To kick off Pride Week, Calgary’s Hillhurst United Church unfurled a new Pride flag on Sunday that adds new shapes and colours to the iconic Rainbow Flag to represent other marginalized groups.

The flag still contains the six rainbow colour stripes, but also includes five half-sized stripes shaped like an arrow. The light blue, light pink and white half-sized stripes represent members of the transgender community, while those that are brown and black represent people of colour and Indigenous peoples.

The Calgary church plans to have it fly year round.

Community advocates say there is still a lot of confusion about the intersectionality of identities and that the new flag helps foster a truer sense of belonging.

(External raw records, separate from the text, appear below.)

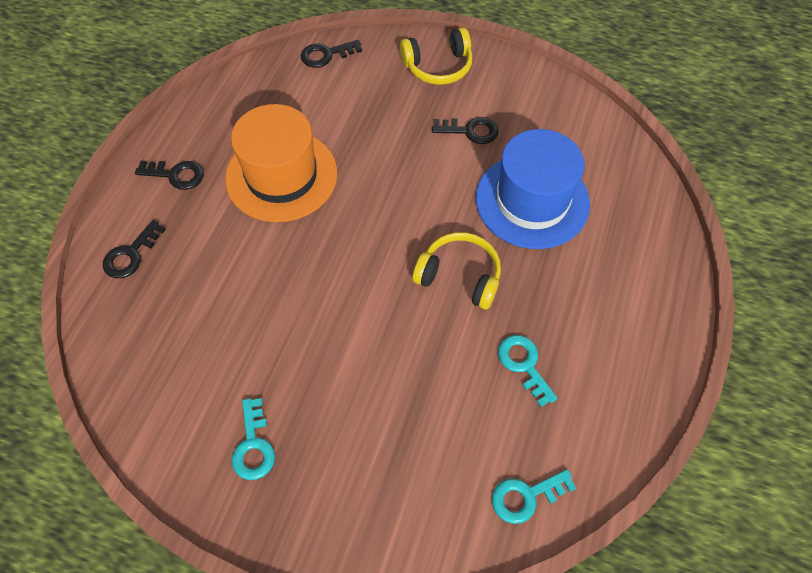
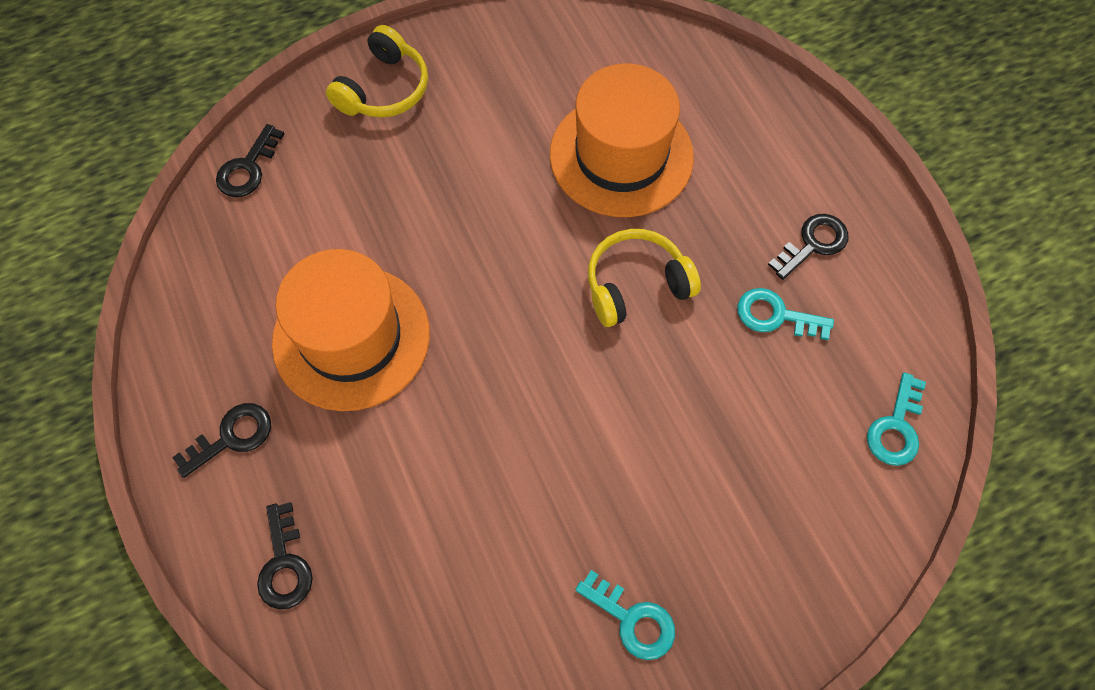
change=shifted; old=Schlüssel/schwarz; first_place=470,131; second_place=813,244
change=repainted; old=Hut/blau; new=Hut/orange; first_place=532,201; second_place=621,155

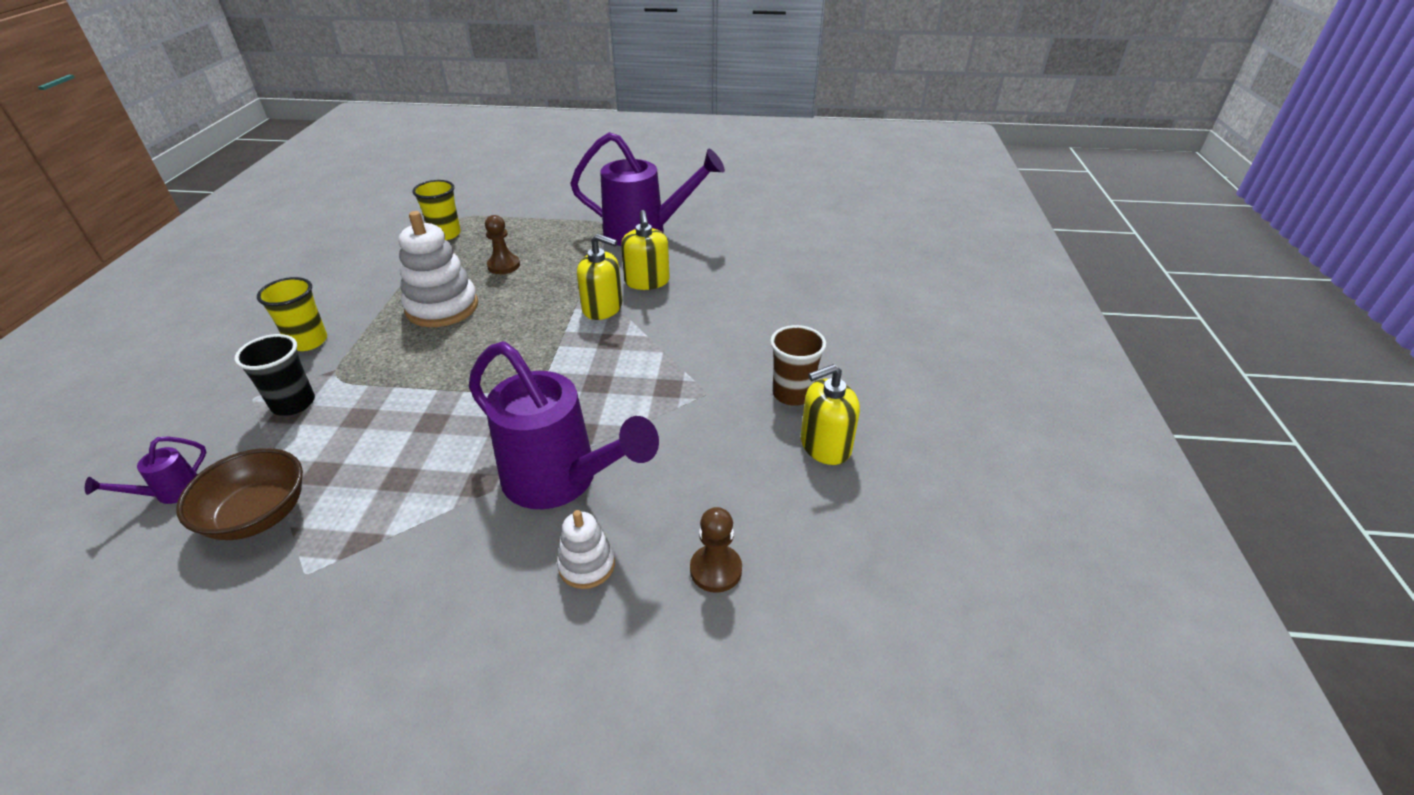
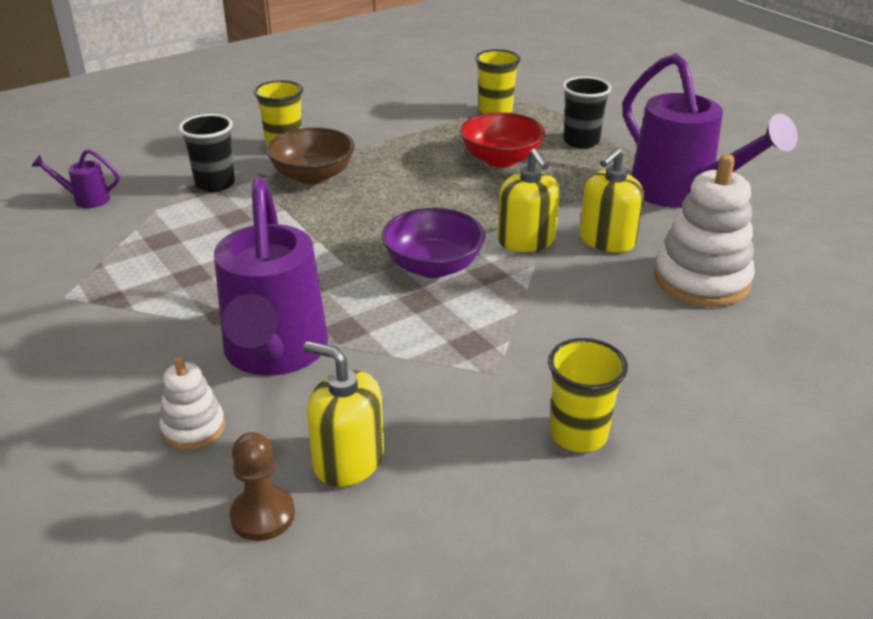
change=new; new=Schüssel/lila; second_place=433,266
change=new; new=Becher/schwarz; second_place=581,141
change=shifted; old=Schüssel/braun; first_place=258,515; second_place=313,176
change=shifted; old=Stapelspielzeug/weiß; first_place=442,307; second_place=701,280
change=shifted; old=Seifenspender/gelb; first_place=825,445; second_place=348,460
change=swapped; old=Bauer/braun; new=Schüssel/rot; first_place=503,265; second_place=501,159
change=repainted; old=Becher/braun; new=Becher/gelb; first_place=792,394; second_place=578,434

“I am not queer one day or indigenous the other,” Evans Yellowoldwoman told CTV Calgary. “I am one package. We are not where we should be at. There are folks in our community who are marginalized and racialized and are being left behind.”

The iconic Rainbow Flag was designed by artist Gilbert Baker and raised for the first time in San Francisco’s United Nations Plaza in 1978. Harvey Milk, the first openly gay person elected to public office in the United States, inspired Baker to create the now highly recognizable symbol.

The Museum of Modern Art acquired Baker’s original artwork for the Rainbow Flag for its permanent design collection in 2015.

The Calgary Pride Parade takes place next Sunday.